TEXT PASSAGE Block Start

All using NetBSD 9.99.51 (XEN3_DOMU) #0: Sun Mar 22 17:35:29 UTC 2020
Note that increasing the vCPUs from 1 to 4 (2 gives same result as 4)
drops the throughput to about 10%. No offloads configured in domU:
netio same host (1 vCPU both ends):
Packet size 1k bytes: 96509 KByte/s Tx, 92083 KByte/s Rx.
...
netio same host (4 vCPU both ends):
Packet size 1k bytes: 9814 KByte/s Tx, 9443 KByte/s Rx.
FYI using tcp4csum offload on both ends offers only incremental increase, on my system it went from:
Packet size 1k bytes: 94505 KByte/s Tx, 88125 KByte/s Rx.
to:
Packet size 1k bytes: 96703 KByte/s Tx, 93536 KByte/s Rx.
I've tried the same on my system, for starters just two DomU on same physical host. I see exact same ~10x slowdown the moment I change even one of the DomU pair to 2 vCPUs:
Packet size 1k bytes: 9994 KByte/s Tx, 9468 KByte/s Rx.
I see no meaningful CPU load on neither DomU nor Dom0.
I'll check what's happening. Obviously it's not CPU load problem. It's possible that for example the request coalescing between Dom0 and DomU might not work properly with >1 vCPU.
Jaromir

TEXT PASSAGE Block End
RECORDS PROVIDED Block Start

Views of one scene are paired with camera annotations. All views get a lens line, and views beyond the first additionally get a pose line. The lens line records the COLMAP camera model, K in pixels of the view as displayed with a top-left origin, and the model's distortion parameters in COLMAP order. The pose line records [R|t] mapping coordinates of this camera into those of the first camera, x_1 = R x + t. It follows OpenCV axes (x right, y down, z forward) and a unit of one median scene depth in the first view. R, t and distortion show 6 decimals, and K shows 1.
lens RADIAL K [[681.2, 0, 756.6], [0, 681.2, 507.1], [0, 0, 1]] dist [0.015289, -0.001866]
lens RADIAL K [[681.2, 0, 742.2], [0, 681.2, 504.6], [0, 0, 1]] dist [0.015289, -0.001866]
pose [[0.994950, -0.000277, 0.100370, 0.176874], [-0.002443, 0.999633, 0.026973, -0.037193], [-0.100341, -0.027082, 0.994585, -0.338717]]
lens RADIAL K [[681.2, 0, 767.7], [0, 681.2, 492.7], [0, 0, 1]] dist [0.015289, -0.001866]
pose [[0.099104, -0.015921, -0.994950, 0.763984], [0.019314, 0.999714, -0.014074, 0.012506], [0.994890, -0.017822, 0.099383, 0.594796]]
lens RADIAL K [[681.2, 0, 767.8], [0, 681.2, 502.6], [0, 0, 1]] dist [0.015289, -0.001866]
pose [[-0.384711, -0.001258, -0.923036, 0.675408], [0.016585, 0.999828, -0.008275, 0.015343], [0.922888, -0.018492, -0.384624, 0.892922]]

RECORDS PROVIDED Block End
RECORDS PROVIDED Block Start

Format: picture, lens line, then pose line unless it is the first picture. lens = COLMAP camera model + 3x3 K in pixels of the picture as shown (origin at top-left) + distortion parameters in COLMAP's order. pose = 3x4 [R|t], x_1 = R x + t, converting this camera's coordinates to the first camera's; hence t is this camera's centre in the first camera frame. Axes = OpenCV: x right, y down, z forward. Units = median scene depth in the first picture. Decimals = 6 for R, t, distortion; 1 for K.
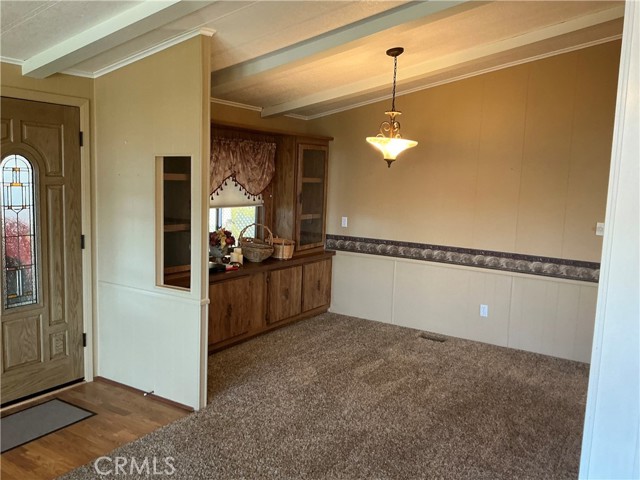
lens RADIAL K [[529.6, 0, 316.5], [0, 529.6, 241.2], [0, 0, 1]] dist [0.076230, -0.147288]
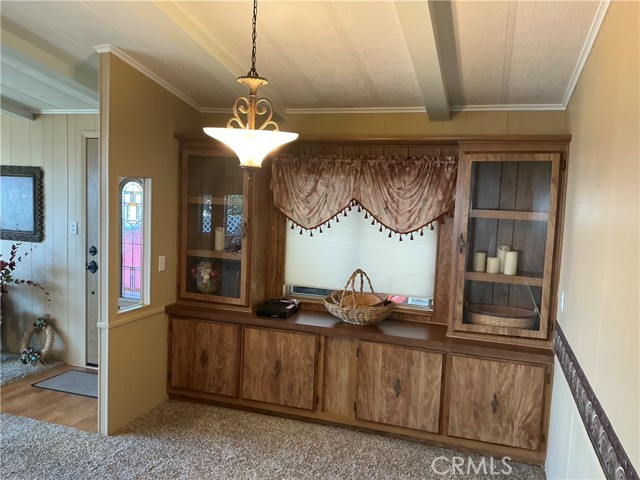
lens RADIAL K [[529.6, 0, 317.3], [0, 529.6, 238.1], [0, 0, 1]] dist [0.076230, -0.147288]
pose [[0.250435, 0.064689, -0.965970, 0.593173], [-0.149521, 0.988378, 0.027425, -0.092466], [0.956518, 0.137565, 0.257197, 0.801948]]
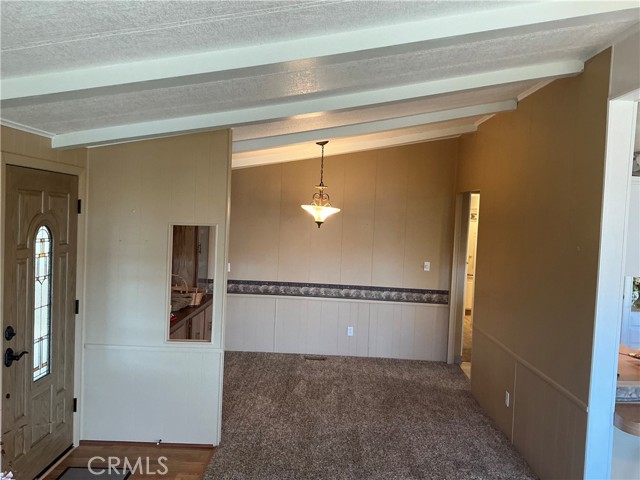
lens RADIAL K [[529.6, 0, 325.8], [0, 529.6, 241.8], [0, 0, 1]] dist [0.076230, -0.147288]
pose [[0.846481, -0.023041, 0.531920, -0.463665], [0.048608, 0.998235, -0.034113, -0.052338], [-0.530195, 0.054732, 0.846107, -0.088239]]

RECORDS PROVIDED Block End
RECORDS PROVIDED Block Start

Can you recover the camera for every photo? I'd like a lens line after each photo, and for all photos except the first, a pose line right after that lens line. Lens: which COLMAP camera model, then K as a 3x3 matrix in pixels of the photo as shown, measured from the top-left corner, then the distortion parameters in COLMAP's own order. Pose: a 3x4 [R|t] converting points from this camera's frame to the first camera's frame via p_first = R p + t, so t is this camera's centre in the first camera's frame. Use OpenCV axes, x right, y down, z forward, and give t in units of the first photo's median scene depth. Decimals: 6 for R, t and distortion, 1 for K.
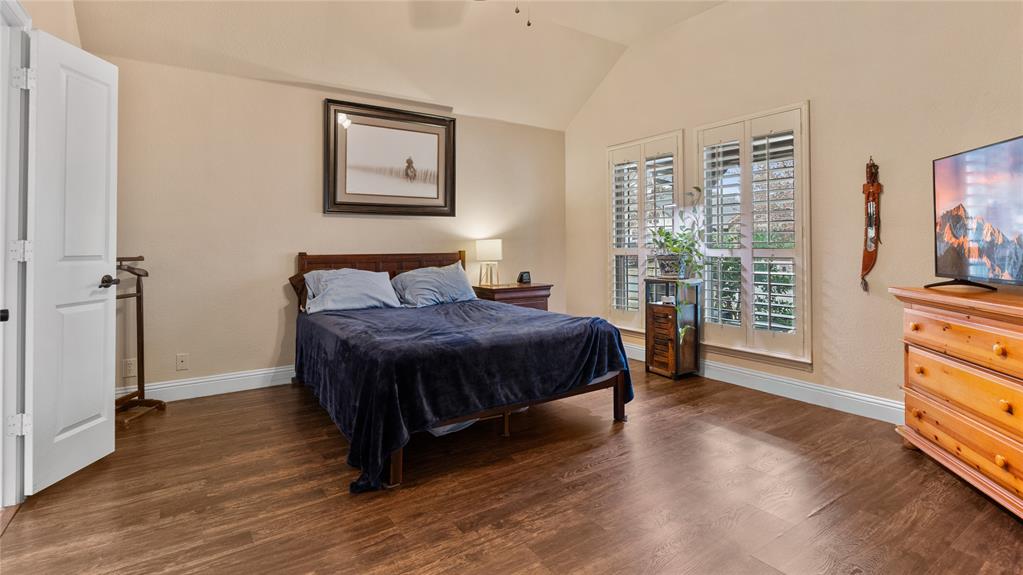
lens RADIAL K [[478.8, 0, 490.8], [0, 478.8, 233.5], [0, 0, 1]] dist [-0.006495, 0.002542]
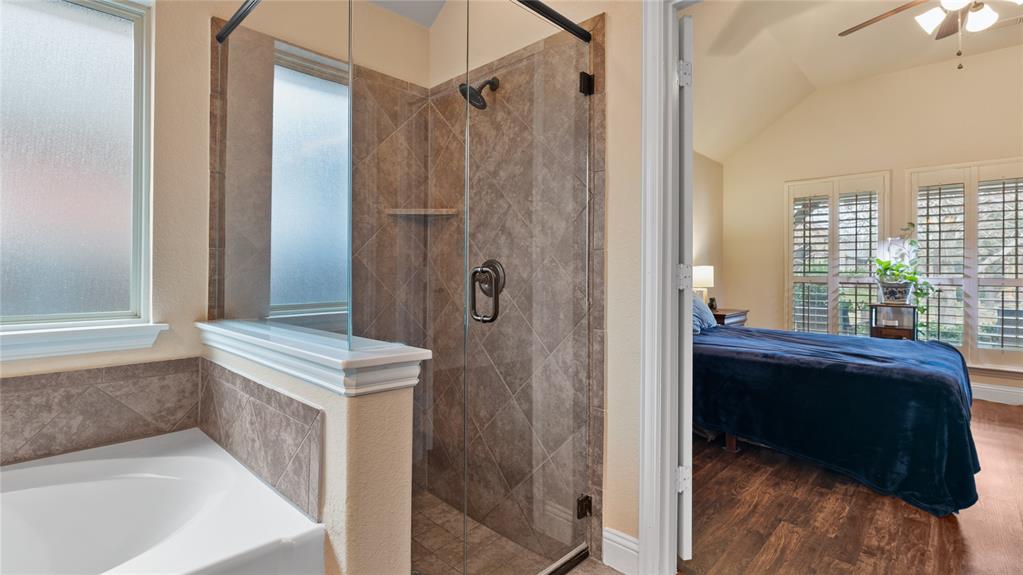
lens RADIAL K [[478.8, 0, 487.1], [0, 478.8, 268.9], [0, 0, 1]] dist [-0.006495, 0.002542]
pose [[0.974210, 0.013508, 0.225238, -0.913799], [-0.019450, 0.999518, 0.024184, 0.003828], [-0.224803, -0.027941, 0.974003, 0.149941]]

RECORDS PROVIDED Block End

PROBLEM SET:
1) Answer these questions about the Xen networking thread:
(a) Which NetBSD version does the opening line say is in use?
(b) What Tx throughput did netio report with 4 vCPUs on both ends?
(c) Which offload, used on both ends, gave only an incremental increase?
2) From the Xen networking thread, copy word for word the part that opens with the words containing "All using NetBSD" and closes with "93536 KByte/s Rx.".

ANSWERS FOR THE EXERCISE:
1)
(a) NetBSD 9.99.51 (XEN3_DOMU)
(b) 9814 KByte/s
(c) tcp4csum

2)
All using NetBSD 9.99.51 (XEN3_DOMU) #0: Sun Mar 22 17:35:29 UTC 2020
Note that increasing the vCPUs from 1 to 4 (2 gives same result as 4)
drops the throughput to about 10%. No offloads configured in domU:
netio same host (1 vCPU both ends):
Packet size 1k bytes: 96509 KByte/s Tx, 92083 KByte/s Rx.
...
netio same host (4 vCPU both ends):
Packet size 1k bytes: 9814 KByte/s Tx, 9443 KByte/s Rx.
FYI using tcp4csum offload on both ends offers only incremental increase, on my system it went from:
Packet size 1k bytes: 94505 KByte/s Tx, 88125 KByte/s Rx.
to:
Packet size 1k bytes: 96703 KByte/s Tx, 93536 KByte/s Rx.